ВАШЕ ЗАДАНИЕ =>
- a) Сколько времени, согласно отрывку о допросе, рассказчик сидел на узком стульчике и все отрицал?
- b) Соберите из записей все строки, в которых встречается слово «median», учитывая регистр букв.

##### ФРАГМЕНТ ТЕКСТА #####

Меня в отчаяние он больше не приводит. Это уже прошло. Он вернул мне чувство уверенности в себе. Нас разделяет не только письменный стол со старым чугунным чернильным прибором и голубым скоросшивателем, а целый мир. Он может использовать все регистры своего неуклюжего ремесла изобличения — уговаривать, предупреждать или расточать страшные угрозы, меня это не трогает, ни в чем не признаюсь, продолжаю спокойно сидеть на узком стульчике и все отрицаю. На протяжении трех часов.
Когда вне себя от ярости он наконец выдыхается, я знаю, что в скудном протоколе допроса нет ничего изобличающего кого-либо из моих товарищей. Мне безразлично, что говорится там обо мне. С удивлением ощущаю, что нервы пока выдерживают.

##### ЗАПИСИ ДЛЯ УПРАЖНЕНИЯ #####

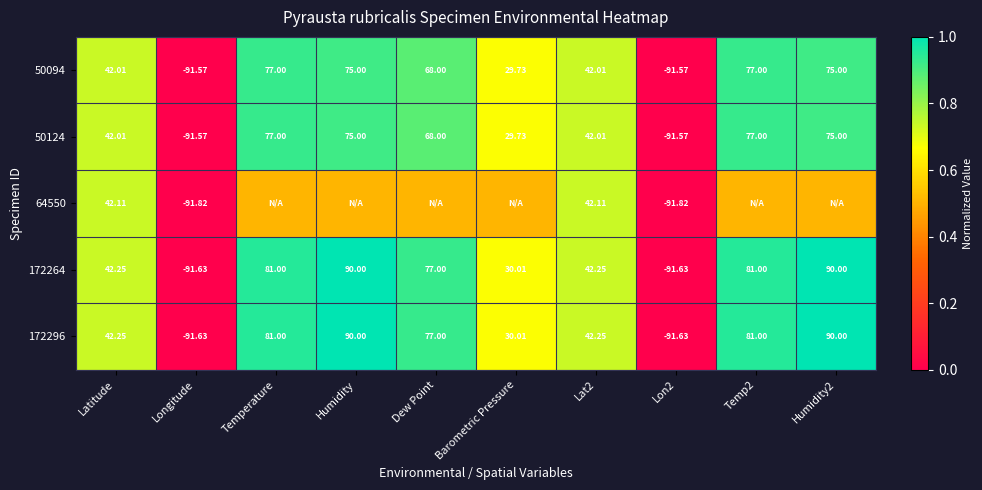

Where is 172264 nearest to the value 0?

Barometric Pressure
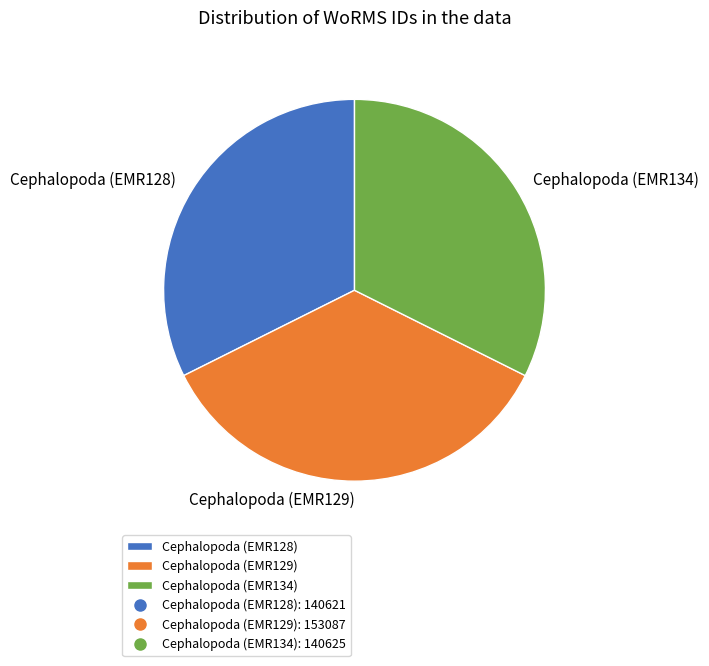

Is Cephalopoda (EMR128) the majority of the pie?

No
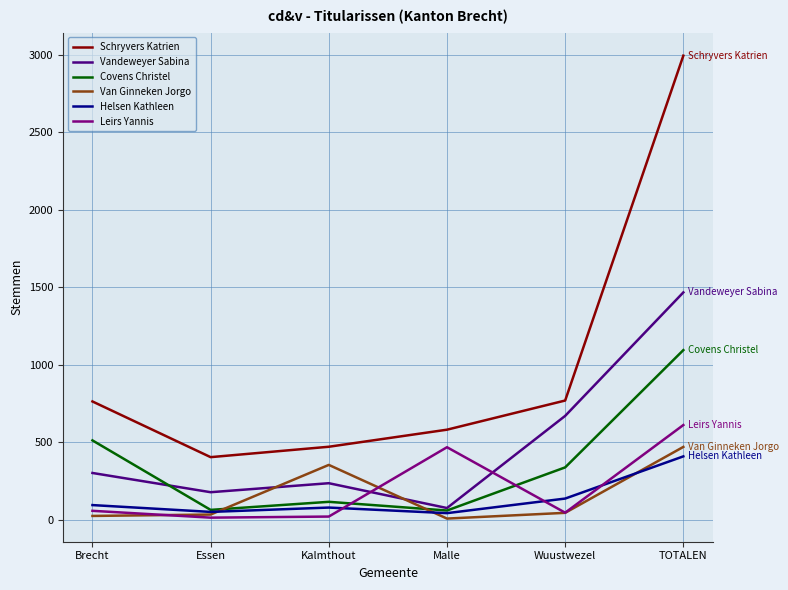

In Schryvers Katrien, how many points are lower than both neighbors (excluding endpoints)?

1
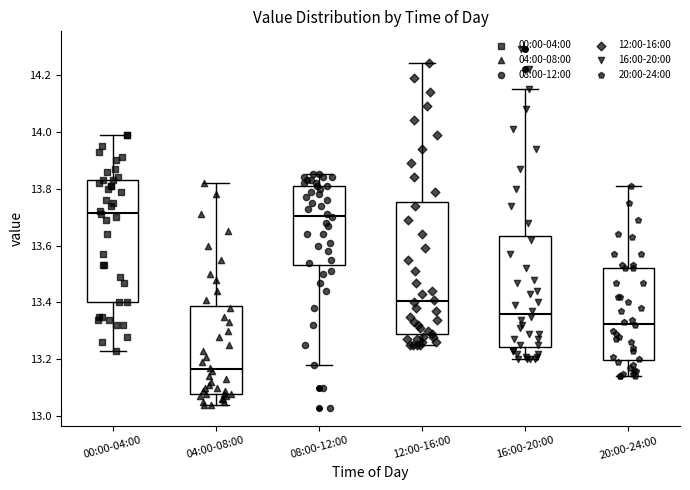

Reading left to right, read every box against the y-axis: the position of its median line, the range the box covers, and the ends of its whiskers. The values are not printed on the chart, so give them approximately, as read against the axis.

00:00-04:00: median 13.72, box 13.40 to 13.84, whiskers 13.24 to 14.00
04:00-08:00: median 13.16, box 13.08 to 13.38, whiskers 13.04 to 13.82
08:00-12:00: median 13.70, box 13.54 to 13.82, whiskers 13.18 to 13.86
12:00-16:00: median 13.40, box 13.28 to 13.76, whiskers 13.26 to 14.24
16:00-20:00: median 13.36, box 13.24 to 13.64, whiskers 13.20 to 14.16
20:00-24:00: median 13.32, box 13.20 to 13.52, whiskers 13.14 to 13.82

#####

ОТВЕТЫ ПО ЗАДАНИЯМ =>
- a) Три часа.

- b)
Reading left to right, read every box against the y-axis: the position of its median line, the range the box covers, and the ends of its whiskers. The values are not printed on the chart, so give them approximately, as read against the axis.
00:00-04:00: median 13.72, box 13.40 to 13.84, whiskers 13.24 to 14.00
04:00-08:00: median 13.16, box 13.08 to 13.38, whiskers 13.04 to 13.82
08:00-12:00: median 13.70, box 13.54 to 13.82, whiskers 13.18 to 13.86
12:00-16:00: median 13.40, box 13.28 to 13.76, whiskers 13.26 to 14.24
16:00-20:00: median 13.36, box 13.24 to 13.64, whiskers 13.20 to 14.16
20:00-24:00: median 13.32, box 13.20 to 13.52, whiskers 13.14 to 13.82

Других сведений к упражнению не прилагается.